MARCIAL PASARÓN
28 de octubre de 2016 / 07:28 a.m.

MONTERREY.- Como cada año, cientos de regiomontanos acudieron a cantar las mañanitas al santo patrono de las causas difíciles San Judas tadeo.

Desde antes de las 22:00 horas, poco a poco, los devotos a San Judas comenzaron a llenar la periferia de la parroquia ubicada sobre la calle 5 de mayo, en Monterrey.

La iglesia, adornada para la especial ocasión, comenzó a llenarse de fieles que con ramos de flores y cargando imágenes del santo, se acomodaron para esperar la misa que en su honor realizaría el arzobispo Rogelio Cabrera López, en punto de las 23:00 horas.

Mientras tanto, afuera, una larga fila comenzó a formarse.

Ordenados y uno a uno, los fieles comenzaron a ingresar a la parroquia.

Lentamente los fieles llegaron hasta donde se encontraba la imagen de San Judas, en medio de la iglesia.

Alegría y amor hacía el santo se reflejaba en cada uno de los rostros de quienes tocaban el cristal que proteje la imagen.

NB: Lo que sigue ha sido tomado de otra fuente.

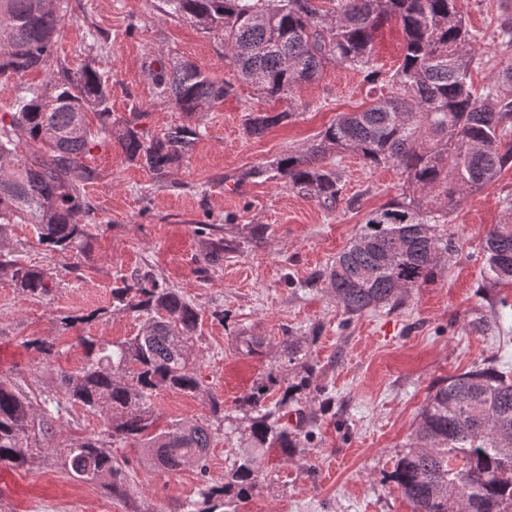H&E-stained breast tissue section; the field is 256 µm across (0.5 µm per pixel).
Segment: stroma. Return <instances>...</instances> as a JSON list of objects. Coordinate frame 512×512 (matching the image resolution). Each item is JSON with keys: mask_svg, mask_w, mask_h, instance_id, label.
Instances as JSON below:
<instances>
[{"mask_svg": "<svg viewBox=\"0 0 512 512\" xmlns=\"http://www.w3.org/2000/svg\"><path fill=\"white\" fill-rule=\"evenodd\" d=\"M55 51L72 70L96 61L106 77L114 118L135 119L139 130L162 135L184 115L154 80L159 67L187 60L230 85L224 101L193 116L201 136L166 179L127 160L117 143L92 147L83 163L94 237L75 256L45 251L30 225L13 226L16 254L53 269L49 295H22L0 280V376L16 382L33 402L58 390L60 371L86 361L80 342L89 336L121 341L136 335L141 319L112 308L121 278L152 268L201 310L195 347L204 395L170 391L152 399L159 425L183 419L209 425L207 472L188 466L168 472L150 466L135 446L116 448L130 486L116 498L70 474L63 444L101 434L105 419L79 404H64L56 435L22 468L0 463V512H174L198 499L203 484L218 485L238 450L237 436L213 417L209 396L233 413L274 357L247 358L240 336L277 343L307 336L321 370L318 384L335 397L331 412L315 413L316 437L297 461L270 455L265 488L224 512H412L389 479L409 444L432 385L487 366L512 372V284L484 278L485 239L512 216V164L481 190L465 194L438 225L456 247L434 282L413 289L404 304L351 318L324 285L308 279L326 268L358 232L366 212L397 196L403 185L394 168H373L355 154L331 156L342 175V193L325 206L284 180L239 183L240 173L306 150L343 112L365 109L379 86L364 73L327 65L294 99L274 100L239 80L224 62V42L190 20L165 12L164 0H66ZM463 16L482 38L485 55L473 71L483 88L512 64V50L497 49L499 17L512 0H463ZM291 111L288 123L261 137L247 136L252 112ZM202 224L232 225L246 248L204 262ZM267 227L252 242L256 226ZM80 322L64 328V316ZM52 341L61 353L51 363L26 348L27 340Z\"/></svg>", "mask_w": 512, "mask_h": 512, "instance_id": "obj_1", "label": "stroma"}]
</instances>
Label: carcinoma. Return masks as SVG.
Returning a JSON list of instances; mask_svg holds the SVG:
<instances>
[{"label": "carcinoma", "instance_id": "1", "mask_svg": "<svg viewBox=\"0 0 512 512\" xmlns=\"http://www.w3.org/2000/svg\"><path fill=\"white\" fill-rule=\"evenodd\" d=\"M167 13L224 35V61L239 78L270 97H293L327 63L376 78V39L394 21L404 36L401 63L380 93L360 112L329 125L304 153L290 152L269 166H253L243 178L279 177L318 201L335 203L341 176L330 152L353 151L369 166H391L404 176V191L370 211L360 231L336 260L308 284L327 281L330 294L351 317L395 308L409 293L434 281L452 252L436 231L467 193L493 183L512 162V67L478 95L472 66L478 37L467 29L459 0H165ZM65 0H0V80L32 70L46 73L41 86L15 96L0 116V279L36 298L53 288V274L14 255L9 228L33 226L37 241L53 252H80L92 237L82 223L89 210L80 159L94 142L87 119L94 112L99 134L117 139L127 159L162 178L195 146L199 127L170 126L146 138L131 121L112 119L106 80L88 65L66 68L54 54ZM156 81L191 117L224 99L229 88L189 62L159 68ZM292 116L290 111L251 113L246 132L260 137ZM32 147L21 156V145ZM234 242L217 237L206 259L215 262ZM241 246V242L234 243ZM487 278L512 283V220L495 225L485 240ZM116 308L143 318L139 332L123 341L84 340L88 363L60 373L65 399L105 416L102 434L64 446V465L76 477L99 483L117 497L127 478L112 447L135 441L152 464L176 471L193 464L205 471L209 426L175 420L155 427L151 399L160 391L197 396L201 376L192 356L200 309L148 268L112 289ZM312 341L285 336L276 345L279 367L254 381L240 401L242 415L228 420L224 403L209 397L213 416L239 432L241 450L220 486H204L200 499L177 512H216L224 501H245L263 487L264 456L289 462L314 437L303 399L330 407L328 390L316 384L320 365ZM239 354L263 357V336H238ZM276 400H270L273 394ZM35 410L28 394L0 378V462L24 467L51 441L62 403L45 397ZM296 424L288 426V405ZM390 481L412 512H512V377L496 368L474 369L436 382Z\"/></svg>", "mask_w": 512, "mask_h": 512}]
</instances>
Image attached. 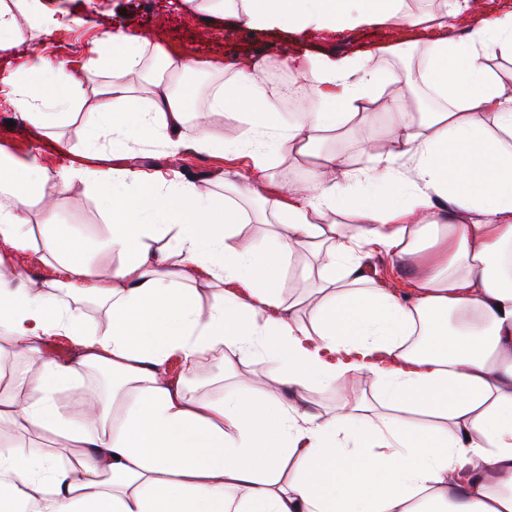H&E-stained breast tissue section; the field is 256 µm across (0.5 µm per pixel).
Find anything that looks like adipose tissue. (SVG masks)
Listing matches in <instances>:
<instances>
[{
	"mask_svg": "<svg viewBox=\"0 0 512 512\" xmlns=\"http://www.w3.org/2000/svg\"><path fill=\"white\" fill-rule=\"evenodd\" d=\"M200 2L259 29L336 31L406 16L405 0ZM17 5L28 32L17 27ZM56 22L44 0H0V47L39 38ZM93 51L112 79L82 90L89 153L111 138L116 114L132 136L164 132L170 151H223L206 125L192 141L180 134L195 95L183 81L193 60L167 53L153 70L142 40L123 32ZM497 57L512 58V13L476 29L469 43L434 42L425 65L398 74L382 77L350 58L306 59L310 108L286 129L299 154L316 133L355 118L378 139L370 105L403 110L409 89H429L443 105L418 122L398 119L366 169L346 171L343 154H325L285 200L252 182L226 183L217 194L134 166L89 170L111 218L100 248L118 258L105 274L75 243L53 235L35 243L27 212L49 174L0 160V266L37 244L58 273L42 290L0 275V352L30 360L0 388V426L47 432L73 450L61 460L39 445L1 443L0 512H512V85L490 67ZM260 68L225 64L211 96L213 109H232L242 122L236 147L258 172L274 111ZM17 73L0 80V99L36 125L55 126L58 107L78 89L72 76L39 54ZM133 75L149 97L137 94ZM50 77L56 109L47 112L35 90ZM401 157L414 163L407 184L396 174ZM363 183L381 197L353 201ZM239 195L256 199L254 212L237 205ZM340 213L352 224L333 222ZM270 220L267 242L243 235V224ZM163 238L167 249H153ZM377 249L411 265L405 291L367 274ZM300 251L312 258L311 298L287 300L284 265ZM201 270L243 283L244 293L202 308L192 287ZM84 294L105 306V333H89L72 311L69 298ZM53 336L70 339L76 356H46ZM224 346L265 385L197 399L165 378L170 352L192 371ZM326 350L336 363L322 359ZM95 368L118 376L117 390L61 410L58 392ZM364 381L374 398L359 393ZM328 389L336 394L329 409L320 401ZM18 391L26 401L16 402Z\"/></svg>",
	"mask_w": 512,
	"mask_h": 512,
	"instance_id": "obj_1",
	"label": "adipose tissue"
}]
</instances>
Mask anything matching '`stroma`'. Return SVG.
Returning <instances> with one entry per match:
<instances>
[{"label":"stroma","instance_id":"35a3bbf8","mask_svg":"<svg viewBox=\"0 0 512 512\" xmlns=\"http://www.w3.org/2000/svg\"><path fill=\"white\" fill-rule=\"evenodd\" d=\"M48 4L63 19V27L41 36L35 45L24 43L1 51V73L12 71L34 50L63 65L74 77L86 78L94 57V41L117 31L139 36L149 46L192 59L261 61L265 67L261 78L276 105L275 120L279 126L267 142V168L260 176L263 191L268 195L279 194L282 185L290 181L302 185L309 175L307 165L300 162L292 143L282 133L283 127L292 122L283 86L300 82L299 67L305 57L349 56L359 62L372 61L374 67L385 73L400 64L413 63L417 54L428 53L432 40L439 35L438 30L424 28L422 21L429 16L447 14L450 34L464 42L478 27L512 12V0H467L462 8L457 7L455 0H411V22L395 20L350 26L335 34L312 28L298 32L286 25L256 29L229 17L192 10L185 0H48ZM397 43L403 44L402 53H387V46ZM189 75L197 94L188 106L181 133L185 139H192L199 113H206L210 134L227 145V152L208 155L189 148L174 154L167 148L164 135L157 134L129 141L123 157H113L110 144L105 141L96 157L88 158L84 155L80 119L63 117L57 126L43 128L19 118L16 112L0 109V148L23 162L38 158L50 173L40 190L43 205L34 206L29 212L35 238L55 232L66 240L82 239L88 261L103 270L110 266V256L99 248L110 233L99 193L82 176L72 178L68 188L59 186L56 174L71 162L87 167L134 165L148 171L175 170L186 182L209 184L219 194L224 191L226 179L249 167V158L233 149L241 136L242 123L231 110L210 109L211 90L219 83V76L195 69ZM367 137L366 127L354 120L343 132L319 133L315 148L320 152L346 153L349 168L363 169L370 164V156L363 148ZM163 370L194 398H212L234 391L251 375L239 363L228 366L220 358L210 362L209 373L204 377L188 374L178 360L165 362Z\"/></svg>","mask_w":512,"mask_h":512}]
</instances>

Para ellos, no importaba esperar el tiempo que fuera necesario para estar frente a la imagen y darle gracias por todo lo que les dio en el año que esta a punto de concluir.

En punto de la media noche, al unisono los fieles comenzaron a cantarle las mañanitas al santo patrono.

Las notas musicales inundaron cada uno de los espacios de la parroquia.

Mujeres, hombres, niños y ancianos, ataviados con los colores del santo, desfilaron frente a él.

Frente a la iglesia, el bullicio de la fiesta que en su honor fue organizada se conjuntaba con la alegría que había en el interior de la iglesia.

El sonido de los peculiares tambores que amenizaban las danzas de los matlachines, daban un toque especial a la celebración.

A lo largo de la calle 5 de mayo, los puestos de comidas, dulces y de recuerdos con la imagen del santo, inundaron ese sector de la ciudad de Monterrey.